WHAT YOU NEED TO DO: Could you copy, exactly as written, every line from the first line of the records through the one containing "Save my name, email, and"?

━━ RECORD SET

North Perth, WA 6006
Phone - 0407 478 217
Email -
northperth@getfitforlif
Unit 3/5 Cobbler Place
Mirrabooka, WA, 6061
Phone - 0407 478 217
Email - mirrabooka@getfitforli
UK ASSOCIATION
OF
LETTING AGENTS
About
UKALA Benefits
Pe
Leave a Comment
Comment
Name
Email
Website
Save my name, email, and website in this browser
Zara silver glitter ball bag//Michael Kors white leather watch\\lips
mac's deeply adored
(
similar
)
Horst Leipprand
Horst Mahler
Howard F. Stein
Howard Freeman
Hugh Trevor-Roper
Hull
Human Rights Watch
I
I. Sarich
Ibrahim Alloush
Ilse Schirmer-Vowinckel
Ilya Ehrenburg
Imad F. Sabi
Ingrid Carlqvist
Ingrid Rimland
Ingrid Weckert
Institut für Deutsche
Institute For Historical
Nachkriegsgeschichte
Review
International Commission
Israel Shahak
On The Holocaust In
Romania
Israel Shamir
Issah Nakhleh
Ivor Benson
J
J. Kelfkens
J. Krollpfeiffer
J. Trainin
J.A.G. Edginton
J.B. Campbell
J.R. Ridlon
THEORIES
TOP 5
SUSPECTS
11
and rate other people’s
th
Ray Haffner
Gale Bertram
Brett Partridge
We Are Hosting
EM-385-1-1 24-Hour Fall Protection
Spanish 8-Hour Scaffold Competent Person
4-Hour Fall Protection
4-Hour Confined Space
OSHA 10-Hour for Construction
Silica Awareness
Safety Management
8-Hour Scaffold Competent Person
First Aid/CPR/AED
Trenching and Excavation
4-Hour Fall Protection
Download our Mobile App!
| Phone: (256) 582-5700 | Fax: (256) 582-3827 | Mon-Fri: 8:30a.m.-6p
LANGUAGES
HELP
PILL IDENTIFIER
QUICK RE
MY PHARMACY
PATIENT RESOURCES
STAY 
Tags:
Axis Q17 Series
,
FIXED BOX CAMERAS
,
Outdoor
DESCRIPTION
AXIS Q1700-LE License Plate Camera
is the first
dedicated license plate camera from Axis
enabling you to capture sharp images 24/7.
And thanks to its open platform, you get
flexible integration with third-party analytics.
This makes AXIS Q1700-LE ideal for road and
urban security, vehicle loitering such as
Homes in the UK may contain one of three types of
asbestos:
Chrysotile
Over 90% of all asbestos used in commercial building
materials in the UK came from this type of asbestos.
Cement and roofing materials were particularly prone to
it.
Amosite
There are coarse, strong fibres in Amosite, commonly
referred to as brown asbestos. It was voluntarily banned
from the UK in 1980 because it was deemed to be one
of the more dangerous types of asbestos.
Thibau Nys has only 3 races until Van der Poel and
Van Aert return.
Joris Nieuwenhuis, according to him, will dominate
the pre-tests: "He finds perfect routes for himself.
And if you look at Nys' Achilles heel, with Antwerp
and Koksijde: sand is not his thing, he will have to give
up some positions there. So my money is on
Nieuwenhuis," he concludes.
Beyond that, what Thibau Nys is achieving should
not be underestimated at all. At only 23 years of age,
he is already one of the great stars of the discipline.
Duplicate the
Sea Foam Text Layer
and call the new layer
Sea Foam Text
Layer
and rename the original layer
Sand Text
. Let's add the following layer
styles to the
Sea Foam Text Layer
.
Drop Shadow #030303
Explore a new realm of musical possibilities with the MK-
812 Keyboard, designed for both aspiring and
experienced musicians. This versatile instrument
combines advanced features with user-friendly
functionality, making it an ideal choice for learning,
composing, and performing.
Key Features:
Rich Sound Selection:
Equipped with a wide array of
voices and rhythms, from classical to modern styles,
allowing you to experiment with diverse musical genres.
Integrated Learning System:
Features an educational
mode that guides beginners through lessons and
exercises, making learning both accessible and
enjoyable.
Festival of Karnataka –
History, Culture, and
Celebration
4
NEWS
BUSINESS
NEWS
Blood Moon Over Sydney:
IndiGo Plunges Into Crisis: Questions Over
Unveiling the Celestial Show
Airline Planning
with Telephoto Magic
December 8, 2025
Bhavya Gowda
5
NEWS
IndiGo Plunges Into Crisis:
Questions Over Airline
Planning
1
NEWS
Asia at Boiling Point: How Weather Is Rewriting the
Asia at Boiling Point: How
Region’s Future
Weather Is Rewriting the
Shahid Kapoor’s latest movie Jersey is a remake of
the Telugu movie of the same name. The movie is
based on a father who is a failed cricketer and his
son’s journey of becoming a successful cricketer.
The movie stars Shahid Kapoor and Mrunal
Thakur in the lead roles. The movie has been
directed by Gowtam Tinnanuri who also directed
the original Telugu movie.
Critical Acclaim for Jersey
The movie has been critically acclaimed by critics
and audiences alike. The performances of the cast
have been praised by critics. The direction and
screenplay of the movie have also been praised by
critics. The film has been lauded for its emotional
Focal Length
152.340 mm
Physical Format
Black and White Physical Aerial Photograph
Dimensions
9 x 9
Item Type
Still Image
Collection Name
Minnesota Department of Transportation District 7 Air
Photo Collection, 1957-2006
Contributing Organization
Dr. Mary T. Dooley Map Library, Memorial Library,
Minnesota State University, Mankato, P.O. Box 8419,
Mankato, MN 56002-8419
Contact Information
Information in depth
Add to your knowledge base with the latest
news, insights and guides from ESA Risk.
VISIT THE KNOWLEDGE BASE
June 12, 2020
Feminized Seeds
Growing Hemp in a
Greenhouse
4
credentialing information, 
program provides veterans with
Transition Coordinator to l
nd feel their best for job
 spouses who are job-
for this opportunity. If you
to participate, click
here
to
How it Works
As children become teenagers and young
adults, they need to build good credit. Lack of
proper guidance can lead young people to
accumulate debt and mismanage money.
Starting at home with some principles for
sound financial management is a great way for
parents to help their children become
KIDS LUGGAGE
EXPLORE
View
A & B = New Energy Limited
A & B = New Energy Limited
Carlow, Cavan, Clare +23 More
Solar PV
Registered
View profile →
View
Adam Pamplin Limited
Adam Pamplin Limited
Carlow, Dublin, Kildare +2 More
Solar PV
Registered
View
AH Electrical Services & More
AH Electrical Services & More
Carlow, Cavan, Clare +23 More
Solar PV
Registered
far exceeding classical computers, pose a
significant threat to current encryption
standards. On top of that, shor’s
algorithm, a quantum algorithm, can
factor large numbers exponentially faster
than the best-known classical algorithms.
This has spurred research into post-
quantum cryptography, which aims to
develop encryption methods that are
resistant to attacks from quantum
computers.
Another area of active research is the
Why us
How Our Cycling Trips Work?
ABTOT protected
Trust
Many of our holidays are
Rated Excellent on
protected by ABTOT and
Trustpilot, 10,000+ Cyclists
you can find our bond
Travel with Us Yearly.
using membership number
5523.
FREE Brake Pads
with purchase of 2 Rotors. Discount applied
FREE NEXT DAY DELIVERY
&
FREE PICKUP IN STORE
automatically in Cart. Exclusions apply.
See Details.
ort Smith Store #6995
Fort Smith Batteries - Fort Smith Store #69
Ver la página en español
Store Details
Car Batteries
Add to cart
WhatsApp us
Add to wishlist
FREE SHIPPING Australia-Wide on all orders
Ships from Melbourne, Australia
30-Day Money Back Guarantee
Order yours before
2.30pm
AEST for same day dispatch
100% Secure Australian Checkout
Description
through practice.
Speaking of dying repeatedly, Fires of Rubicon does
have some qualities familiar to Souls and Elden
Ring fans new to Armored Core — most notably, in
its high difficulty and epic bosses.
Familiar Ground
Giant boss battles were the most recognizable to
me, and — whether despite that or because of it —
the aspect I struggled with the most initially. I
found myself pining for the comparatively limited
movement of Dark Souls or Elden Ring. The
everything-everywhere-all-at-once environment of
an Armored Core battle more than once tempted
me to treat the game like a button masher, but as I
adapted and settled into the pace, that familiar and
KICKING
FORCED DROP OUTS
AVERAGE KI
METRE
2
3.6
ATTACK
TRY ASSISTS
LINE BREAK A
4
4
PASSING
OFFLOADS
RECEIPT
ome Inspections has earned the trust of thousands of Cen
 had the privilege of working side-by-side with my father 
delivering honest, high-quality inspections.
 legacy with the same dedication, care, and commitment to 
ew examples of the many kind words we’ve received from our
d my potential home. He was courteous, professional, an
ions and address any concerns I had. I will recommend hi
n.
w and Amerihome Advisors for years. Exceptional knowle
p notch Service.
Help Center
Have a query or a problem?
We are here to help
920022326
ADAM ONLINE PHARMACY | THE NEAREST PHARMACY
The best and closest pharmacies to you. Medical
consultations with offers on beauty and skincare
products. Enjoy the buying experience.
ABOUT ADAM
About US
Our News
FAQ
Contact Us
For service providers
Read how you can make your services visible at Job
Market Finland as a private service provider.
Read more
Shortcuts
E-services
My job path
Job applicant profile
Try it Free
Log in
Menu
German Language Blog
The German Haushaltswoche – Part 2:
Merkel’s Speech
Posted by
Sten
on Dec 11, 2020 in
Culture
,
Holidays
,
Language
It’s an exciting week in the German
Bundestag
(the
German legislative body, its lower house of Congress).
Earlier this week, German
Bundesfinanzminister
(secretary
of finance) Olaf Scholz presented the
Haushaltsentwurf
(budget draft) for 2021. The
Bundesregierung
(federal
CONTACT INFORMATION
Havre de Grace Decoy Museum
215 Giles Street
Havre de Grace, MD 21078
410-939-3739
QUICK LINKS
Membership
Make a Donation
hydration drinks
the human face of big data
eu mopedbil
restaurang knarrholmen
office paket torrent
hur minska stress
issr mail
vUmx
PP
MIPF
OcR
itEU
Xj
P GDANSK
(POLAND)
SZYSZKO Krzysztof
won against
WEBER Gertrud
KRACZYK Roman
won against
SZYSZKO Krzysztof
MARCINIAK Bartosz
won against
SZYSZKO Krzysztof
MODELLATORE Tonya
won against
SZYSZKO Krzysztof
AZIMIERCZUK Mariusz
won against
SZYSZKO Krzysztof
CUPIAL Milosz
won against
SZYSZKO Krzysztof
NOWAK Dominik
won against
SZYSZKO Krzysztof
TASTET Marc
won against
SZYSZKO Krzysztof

━━━━

SOLVED EXERCISE:
North Perth, WA 6006
Phone - 0407 478 217
Email -
northperth@getfitforlif
Unit 3/5 Cobbler Place
Mirrabooka, WA, 6061
Phone - 0407 478 217
Email - mirrabooka@getfitforli
UK ASSOCIATION
OF
LETTING AGENTS
About
UKALA Benefits
Pe
Leave a Comment
Comment
Name
Email
Website
Save my name, email, and website in this browser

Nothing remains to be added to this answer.